**Work task 1**
In the excerpt on disinfecting Acanthamoeba, at what temperature were both isolates grown in PPYG medium?
**Work task 2**
Continue the Acanthamoeba disinfection study text from where it ends.

**Page text**
=-=-=
Given these considerations, the main objective of this study was to evaluate the effectiveness of the combination of NaClO (Cl2) and solar radiation (SR) against Acanthamoeba (FLA) and their endosymbiont bacteria (EB). Treatments were developed against two environmental Acanthamoeba strains, one isolated from freshwater and one from chlorinated and solar-exposed water. Different chlorine concentrations, exposure times, and UV wavelengths were evaluated. This study represents the first disinfection investigation in which environmental endosymbiont bacteria carried by Acanthamoeba were evaluated.

2. Materials and Methods

2.1. Strain Isolation and FLA Inoculum

Two different environmental Acanthamoeba spp. strains were tested: P31 FLA (GenBank accession No. KY038362), isolated from the recreational water of an outdoor swimming pool in Zaragoza (Spain) [31], and C1-211 FLA, isolated from the freshwater of the Noguera Ribagorzana river in Lérida (Spain). The isolation procedure was performed as previously described [5]. The isolated C1-211 FLA strain was submitted to PCR and further sequentiation for genus and genotype identification, following the specific protocol for Acanthamoeba identification described by Schroeder et al. [32]. The sequence was further compared with the GenBank database thanks to the BLAST (Basic Local Alignment Search Tool of the National Center for Biotechnology Information, NCBI) bioinformatic tool. The C1-211 FLA sequence was registered in GenBank under the number OQ927217.
Both isolates grew in axenic conditions in a protease peptone, yeast extract, and glucose (BD Difco laboratories, MI, USA) medium (PPYG) at 30 °C. Before each treatment, FLA were harvested by centrifugation at 6000× g for 10 min from PPYG medium cultures and washed in a saline solution (0.9% NaCl, Panreac Química S.L.U., Barcelona, Spain).
=-=-=
**Data shown**
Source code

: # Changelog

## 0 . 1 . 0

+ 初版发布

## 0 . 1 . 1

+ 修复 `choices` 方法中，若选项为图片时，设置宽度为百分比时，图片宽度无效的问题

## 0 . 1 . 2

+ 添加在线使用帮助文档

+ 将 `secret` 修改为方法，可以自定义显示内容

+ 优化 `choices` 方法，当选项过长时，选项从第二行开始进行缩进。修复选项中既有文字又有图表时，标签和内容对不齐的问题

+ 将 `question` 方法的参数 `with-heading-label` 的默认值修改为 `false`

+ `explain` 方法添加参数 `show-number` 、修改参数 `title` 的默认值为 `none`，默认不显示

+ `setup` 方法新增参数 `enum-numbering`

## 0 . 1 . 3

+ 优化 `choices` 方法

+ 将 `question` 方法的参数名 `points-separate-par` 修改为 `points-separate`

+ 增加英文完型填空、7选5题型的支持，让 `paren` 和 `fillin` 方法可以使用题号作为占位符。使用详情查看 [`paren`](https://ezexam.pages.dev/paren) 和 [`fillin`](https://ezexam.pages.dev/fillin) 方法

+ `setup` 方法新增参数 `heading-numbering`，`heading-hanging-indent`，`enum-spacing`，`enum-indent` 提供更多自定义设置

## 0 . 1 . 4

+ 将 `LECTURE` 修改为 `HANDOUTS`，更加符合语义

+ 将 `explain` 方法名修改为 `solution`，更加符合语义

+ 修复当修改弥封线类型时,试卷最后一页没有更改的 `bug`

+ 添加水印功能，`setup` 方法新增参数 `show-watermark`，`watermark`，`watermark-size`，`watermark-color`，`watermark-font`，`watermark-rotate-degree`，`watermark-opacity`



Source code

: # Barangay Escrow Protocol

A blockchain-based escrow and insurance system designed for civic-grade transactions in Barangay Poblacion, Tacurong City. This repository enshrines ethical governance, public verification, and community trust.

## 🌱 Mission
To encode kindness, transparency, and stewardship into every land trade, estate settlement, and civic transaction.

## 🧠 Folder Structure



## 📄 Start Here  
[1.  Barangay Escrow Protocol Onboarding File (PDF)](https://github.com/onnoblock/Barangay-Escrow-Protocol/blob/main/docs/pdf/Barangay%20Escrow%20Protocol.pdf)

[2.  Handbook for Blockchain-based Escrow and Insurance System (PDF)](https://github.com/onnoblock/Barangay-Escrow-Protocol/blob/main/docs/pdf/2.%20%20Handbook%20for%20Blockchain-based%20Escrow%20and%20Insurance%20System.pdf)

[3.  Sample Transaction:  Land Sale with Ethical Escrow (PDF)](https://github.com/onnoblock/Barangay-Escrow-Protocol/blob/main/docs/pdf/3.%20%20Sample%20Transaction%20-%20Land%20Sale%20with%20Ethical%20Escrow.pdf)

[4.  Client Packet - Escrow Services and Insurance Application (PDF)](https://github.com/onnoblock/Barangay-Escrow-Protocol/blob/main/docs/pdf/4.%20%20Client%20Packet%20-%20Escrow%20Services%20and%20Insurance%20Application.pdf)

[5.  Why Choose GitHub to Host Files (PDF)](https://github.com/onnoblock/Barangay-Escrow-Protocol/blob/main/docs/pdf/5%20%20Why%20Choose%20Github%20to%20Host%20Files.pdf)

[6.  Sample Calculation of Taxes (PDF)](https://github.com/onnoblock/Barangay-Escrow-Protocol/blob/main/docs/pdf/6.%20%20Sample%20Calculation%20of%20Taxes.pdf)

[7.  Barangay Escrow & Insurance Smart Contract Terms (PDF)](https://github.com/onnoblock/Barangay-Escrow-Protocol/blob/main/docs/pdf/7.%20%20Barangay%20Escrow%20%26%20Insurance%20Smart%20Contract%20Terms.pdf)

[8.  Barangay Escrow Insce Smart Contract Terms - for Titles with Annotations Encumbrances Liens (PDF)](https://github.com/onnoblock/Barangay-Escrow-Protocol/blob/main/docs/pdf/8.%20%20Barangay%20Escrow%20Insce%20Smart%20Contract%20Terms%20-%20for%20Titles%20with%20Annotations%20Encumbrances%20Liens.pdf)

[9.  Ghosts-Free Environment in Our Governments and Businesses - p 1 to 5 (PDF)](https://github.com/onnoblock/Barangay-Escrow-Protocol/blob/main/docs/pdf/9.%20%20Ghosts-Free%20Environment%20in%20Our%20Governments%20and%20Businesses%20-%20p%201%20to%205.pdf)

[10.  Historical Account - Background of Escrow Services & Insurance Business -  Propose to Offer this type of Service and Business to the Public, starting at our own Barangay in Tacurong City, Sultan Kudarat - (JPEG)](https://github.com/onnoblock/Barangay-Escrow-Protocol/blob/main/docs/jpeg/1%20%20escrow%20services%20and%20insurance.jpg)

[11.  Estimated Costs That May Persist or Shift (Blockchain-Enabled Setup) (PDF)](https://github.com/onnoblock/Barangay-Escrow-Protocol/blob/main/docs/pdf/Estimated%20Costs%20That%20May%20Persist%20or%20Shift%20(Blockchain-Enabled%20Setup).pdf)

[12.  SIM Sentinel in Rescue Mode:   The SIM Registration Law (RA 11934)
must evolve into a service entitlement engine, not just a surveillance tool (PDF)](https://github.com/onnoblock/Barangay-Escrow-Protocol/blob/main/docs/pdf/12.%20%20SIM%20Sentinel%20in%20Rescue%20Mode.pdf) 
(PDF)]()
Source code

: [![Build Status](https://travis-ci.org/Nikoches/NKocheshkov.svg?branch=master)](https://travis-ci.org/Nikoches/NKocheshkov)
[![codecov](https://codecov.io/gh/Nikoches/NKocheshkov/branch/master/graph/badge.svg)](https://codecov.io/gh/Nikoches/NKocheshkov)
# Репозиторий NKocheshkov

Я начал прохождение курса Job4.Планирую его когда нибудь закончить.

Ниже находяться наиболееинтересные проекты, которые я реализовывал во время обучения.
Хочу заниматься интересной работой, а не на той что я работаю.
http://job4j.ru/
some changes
=-=-=
**Answer 1**
30 °C

**Answer 2**
2.2. Disinfection Treatments

Disinfection assays were carried out with 20 mL of the sample in sterile 50 mL quartz beakers with continuous stirring. The initial FLA concentration in the assays was adjusted to 1·104–2·104 cells/mL. Five disinfection treatments were evaluated: chlorine (Cl2), solar radiation with a wavelength range between 320 and 800 nm (SR320–800nm), solar radiation with a wavelength range between 280 and 800 nm (SR280–800nm), the combination of Cl2 and SR320–800nm (Cl2/SR320–800nm), and the combination of Cl2 and SR280–800nm (Cl2/SR280–800nm). Cl2, SR320–800nm, and SR280–80nm treatments were developed as gold standards [33].
Cl2 disinfection assays were conducted in dark conditions and prepared by diluting a 10% w/v sodium hypochlorite solution (Panreac Química S.L.U., Barcelona, Spain). The assays for SR280–800nm, SR320–800nm, and their combination with Cl2 (Cl2/SR320–800nm and Cl2/SR280–800nm) were carried out in an Atlas Suntest CPS+/XLS+ solar chamber equipped with a xenon lamp. This system allowed the reproduction of natural sunlight conditions in the laboratory, covering wavelengths from 280 to 800 nm. A quartz filter and an additional glass filter Xenochrome 320 (Ameteck Instruments S.L., Barcelona, Spain) were used to eliminate wavelengths below 320 nm in SR320–800nm and Cl2/SR320–800nm assays. All the SR assays were conducted with a light intensity of 500 W/m2, corresponding to 50% of the light intensity of the midday equatorial solar radiation [34]. The temperature was maintained below 30 °C during the experiments to ensure that only solar radiation (and not heating) played a role in the disinfection process.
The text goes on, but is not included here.